At the preview party Thursday night, when designers were buying each other's clothes, the registers rang up $380,000 by the time the last partygoers left shortly before midnight. Tickets for the dinner raised more than $1 million. With 13,000 shoppers expected over the weekend -- paying $10 apiece for 2 1/2 hours of shopping -- Seventh on Sale could raise an estimated$3 million to $4 million, according to Carolyne Roehm, president of the Council of Fashion Designers of America. All proceeds will go to the New York City AIDS Fund.
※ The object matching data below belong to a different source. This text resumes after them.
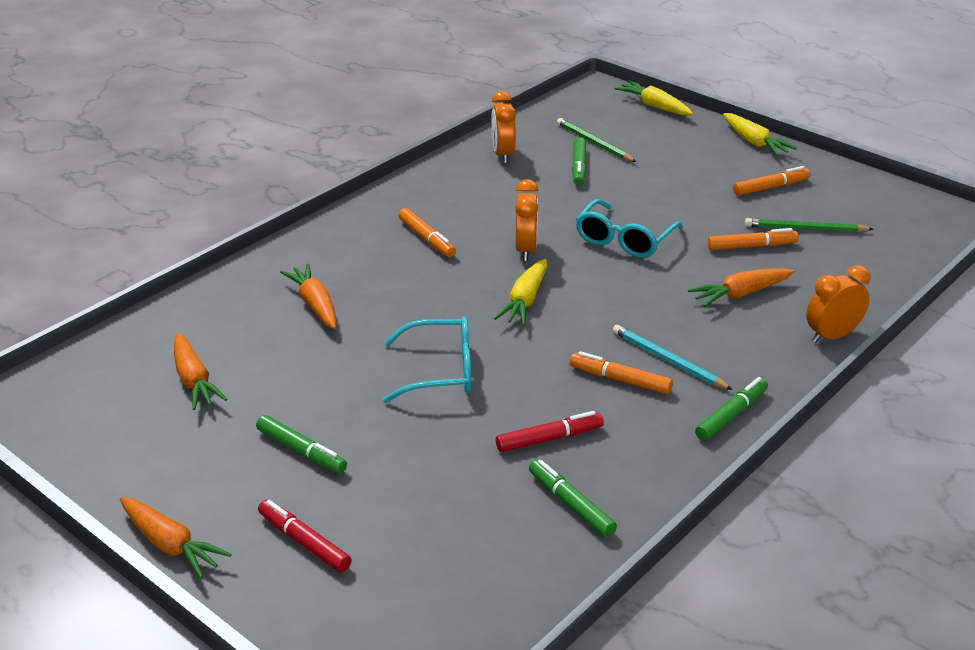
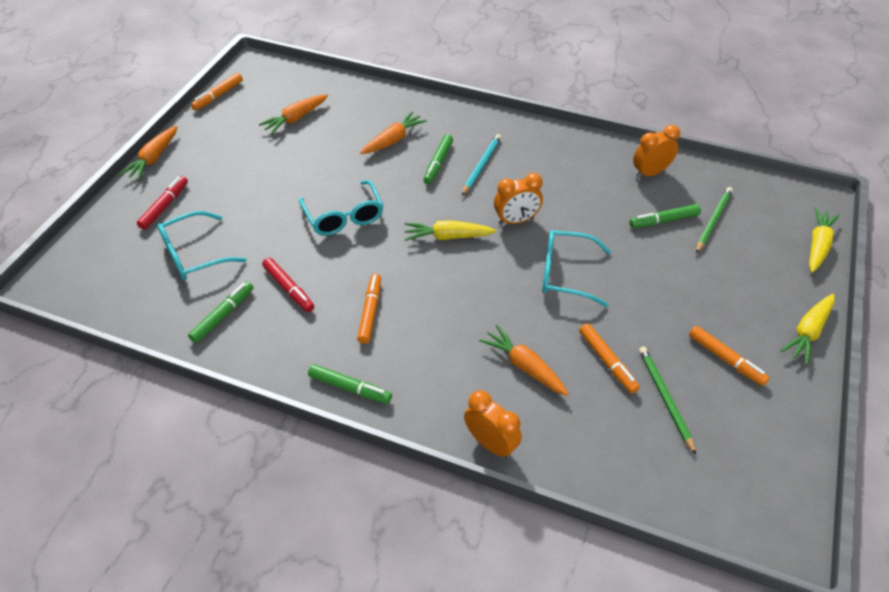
camera: 70 degrees right, 15 degrees up
green marker [256,415,347,474] -> green marker moved to [423,134,453,184]
orange marker [398,208,456,257] -> orange marker moved to [191,73,243,111]
turquoise pencil [613,325,733,390] -> turquoise pencil moved to [462,134,501,195]
none -> turquoise glasses [157,211,247,280]

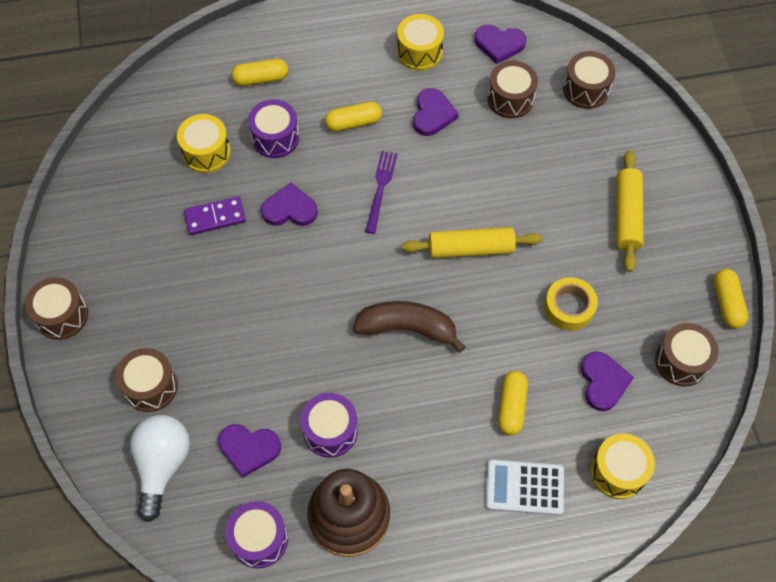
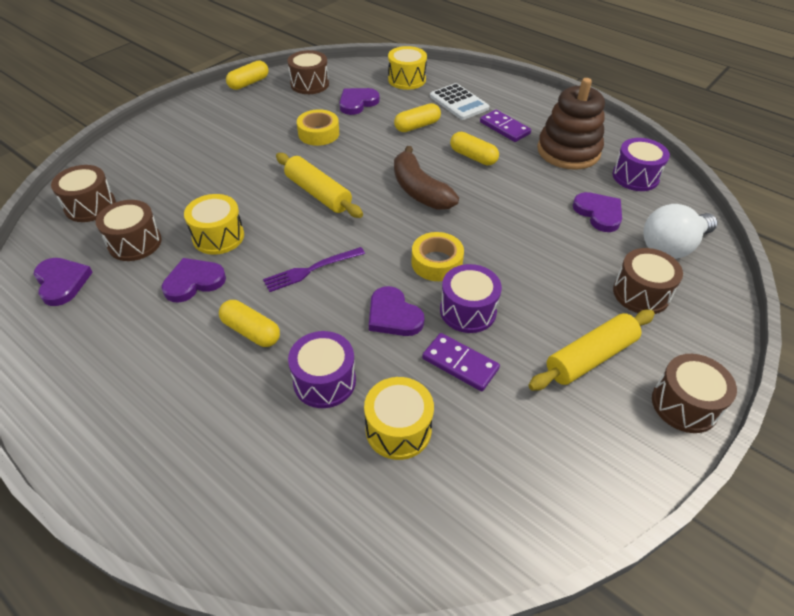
camera: 130 degrees left, 15 degrees down
yellow capsule [231,59,288,86] -> yellow capsule moved to [450,132,499,165]
purple drum [301,393,358,458] -> purple drum moved to [440,264,502,333]
yellow drum [397,14,444,71] -> yellow drum moved to [184,194,244,255]
yellow rolling pin [616,150,644,272] -> yellow rolling pin moved to [528,310,655,391]
none -> yellow tape [411,232,464,281]
none -> purple domino [480,110,531,142]

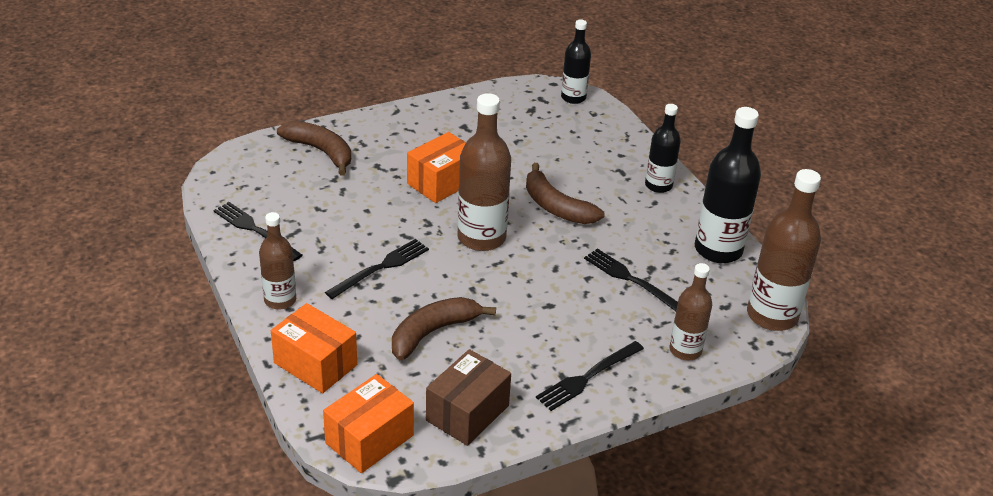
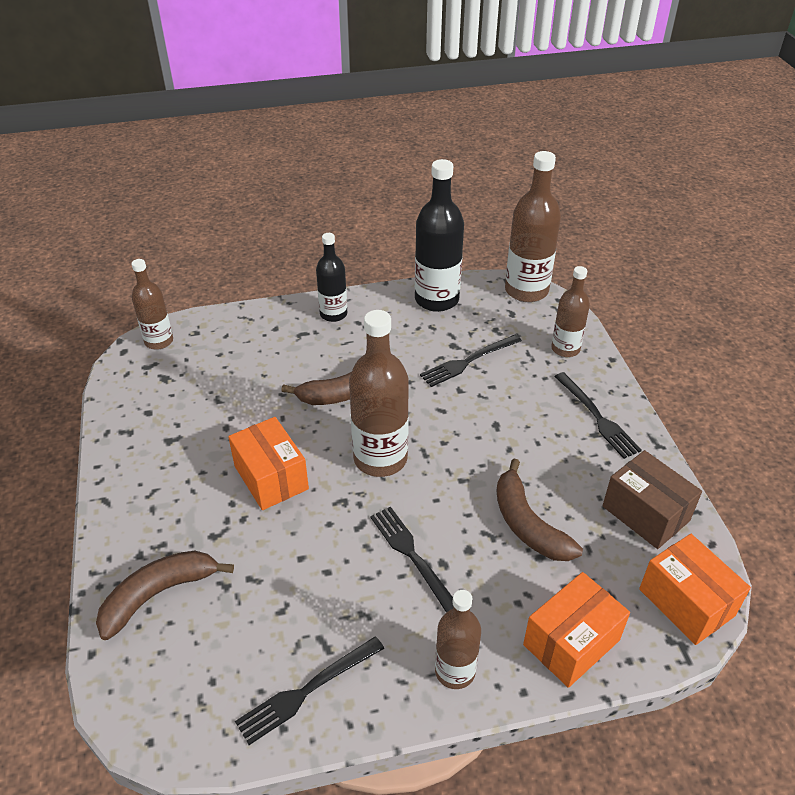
camera: 75 degrees left, 5 degrees up
black bottle [561,19,591,104] -> brown bottle [131,259,173,350]

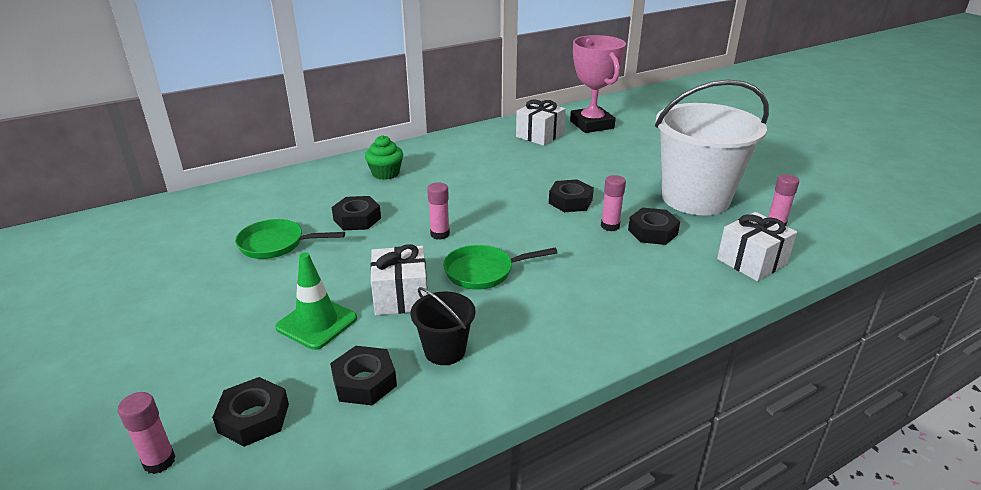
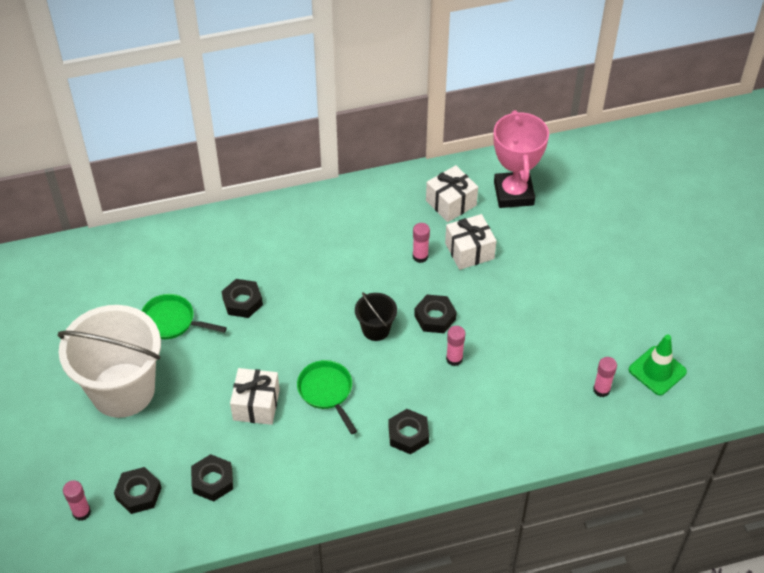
camera: 15 degrees right, 20 degrees up
green traffic cone [275,252,357,350] -> green traffic cone moved to [629,334,687,395]
green cupcake [365,135,403,180] -> none
black bucket [411,287,476,365] -> black bucket moved to [355,292,397,341]
pink glue stick [427,182,450,240] -> pink glue stick moved to [413,223,430,263]
green pan [443,245,558,290] -> green pan turned 60 degrees clockwise [297,360,357,434]
black nut [628,208,680,245] -> black nut moved to [388,409,429,454]
white bucket [655,79,769,215] -> white bucket moved to [58,305,161,418]
white gift [717,212,797,281] -> white gift moved to [445,214,497,270]

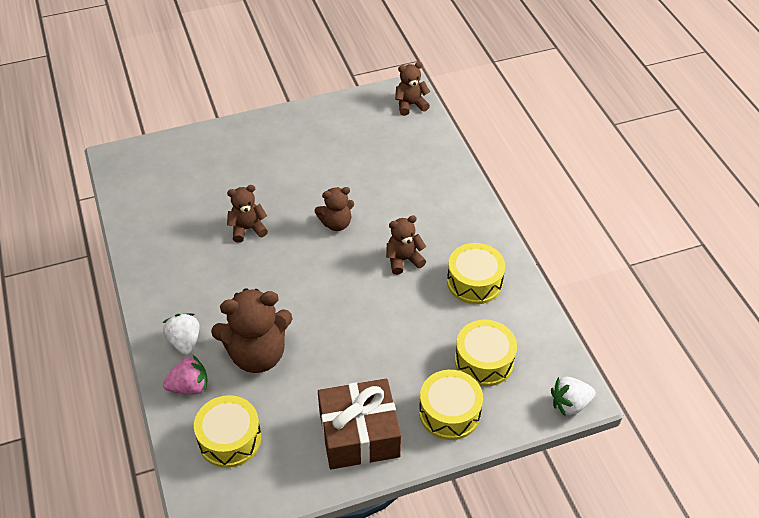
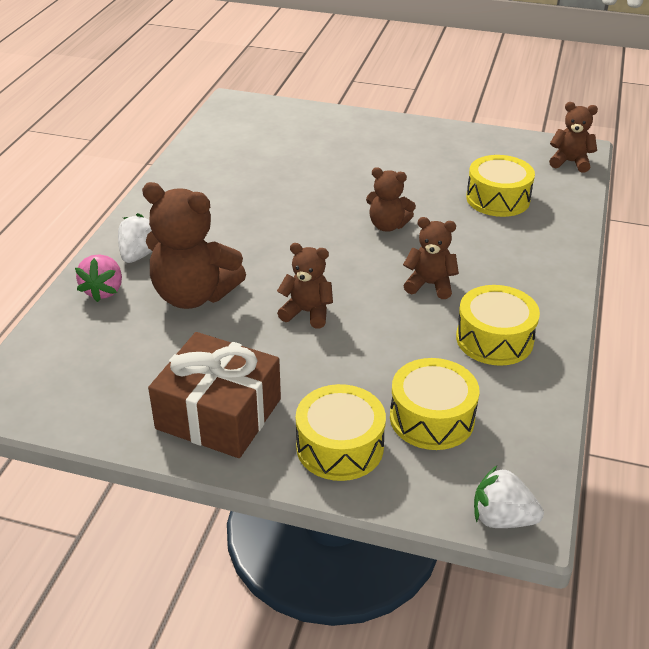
camera: 35 degrees right, 10 degrees down
pink strawberry [163,355,207,395] -> pink strawberry turned 75 degrees clockwise [75,254,122,302]
yellow drum [194,395,261,468] -> yellow drum moved to [466,155,535,217]
brown teddy bear [227,185,268,243] -> brown teddy bear moved to [277,243,333,329]

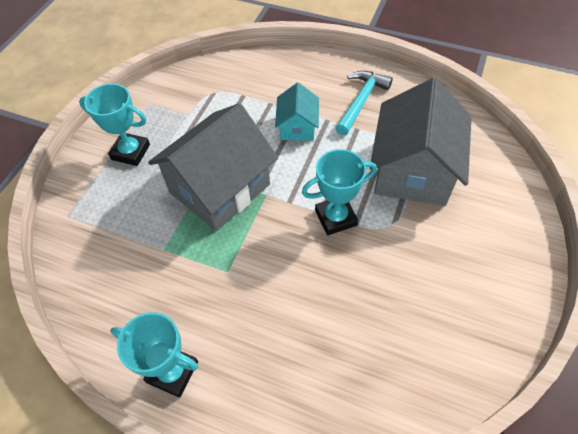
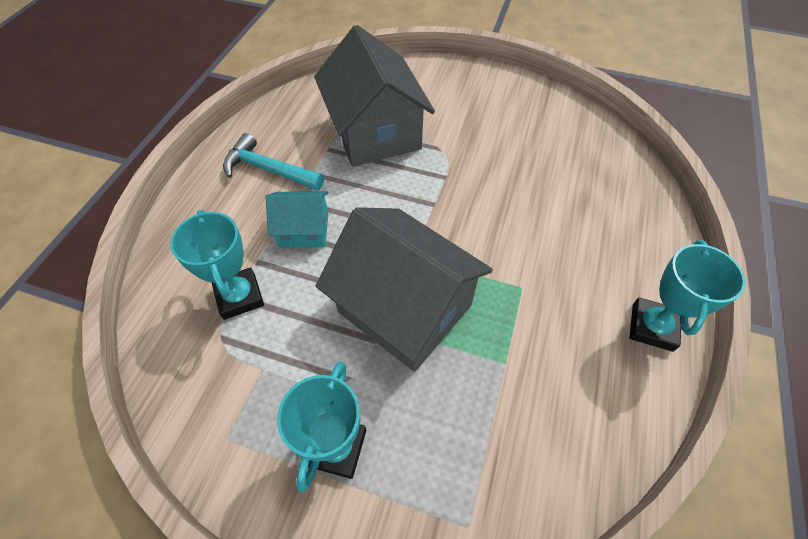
camera: 95 degrees left, 0 degrees up
turquoise trophy [302,149,377,235] -> turquoise trophy moved to [170,210,264,320]
grey house [370,78,472,206] -> grey house turned 60 degrees clockwise [314,25,435,167]

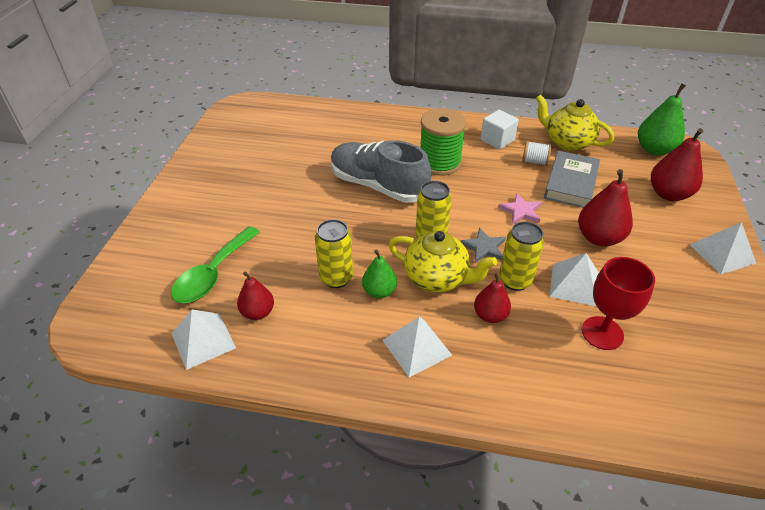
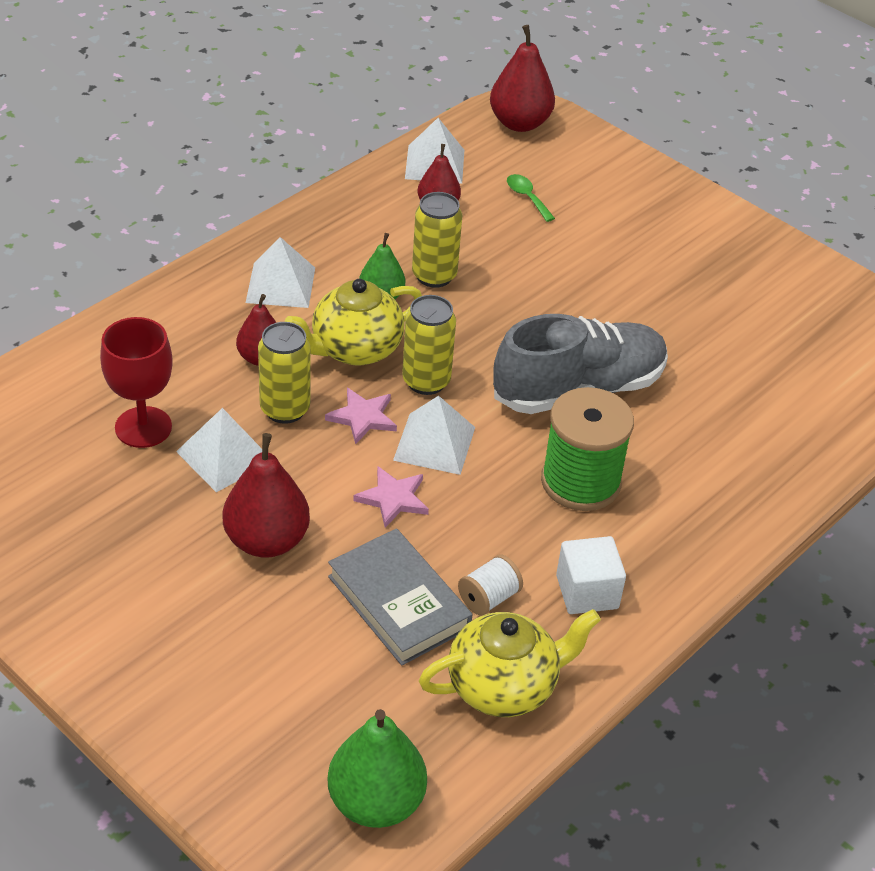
camera: 120 degrees right, 0 degrees up
green spoon [171,226,260,303] -> green spoon [507,174,555,222], size x0.49
grey star [460,228,506,263] -> pink star [325,388,397,444]
red pear [651,128,703,201] -> red pear moved to [490,25,555,132]
white pyramid [690,222,756,274] -> white pyramid moved to [393,396,475,475]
The first wave of 1,500 shoppers descended on the Armory at noon today, almost oblivious that Roehm, Klein, Donna Karan, Louis Dell'Olio and Vogue's Anna Wintour were waiting side by side to greet them. Armed with white plastic bags given out at the door, they made a beeline for the booths and, like contestants in a supermarket shopping spree, started stuffing their bags with Anne Klein pants, Donna Karan bodysuits and Ralph Lauren sweaters. What they couldn't stuff, they carried over their arms, over the handles of baby strollers. One young man was walking around with a large plastic duck under his arm.
"It's a lamp," said Matt O'Grady, a demographer, holding up the duck. "Isn't it great? And only 20 bucks at the Macy's booth." He planned to put it next to his pink flamingo lamps. "We have a bird motif at our house."
Jeanne Gallagher flew in from Cleveland for both the sale and the gala dinner Thursday night. "It's unbelievable," she said. "I've seen all these designers. And they're so friendly too!" Gallagher wasn't exactly uncharitable herself: She and her sister, Kathy Miller from New York, together spent $8,500 on Thursday night alone. "We ended up with six bagfuls," sighed Gallagher. "I got a dress and a suit from Bill Blass, two cashmere sweaters from Donna Karan, and let's see. ..." Who knows. She and her sister were making another pass at the Blass booth, in case they overlooked something.
Lynn Klein was standing in the middle of the Armory, under a canopy of 45-foot birch trees hung with pink paper lanterns. She had a red Maud Frizon shoe in her hand. "Only $35. Can you believe it?" said Klein, an American Airlines flight attendant who flew in from Miami on a $6 employee plane ticket. "I got them at the Vogue booth. The other booths were so crowded I couldn't get in." She also acquired a leopard-spot belt, a Saint Laurent sash and a broken fingernail. "I wouldn't mind all these people, but I'm about to lose my fake nail," she said, wiggling the damaged finger in the air.
By 2:30 p.m., when the first shift was supposed to end, the last of the big spenders staggered into line. Beaded gowns, shoes, cashmere sweaters -- the unwanted -- lay in heaps near the dressing rooms. Shoes were out of their boxes. Calvin Klein's booth looked as though it had been ravaged by locusts. And to think, there were 11,500 shoppers still to go.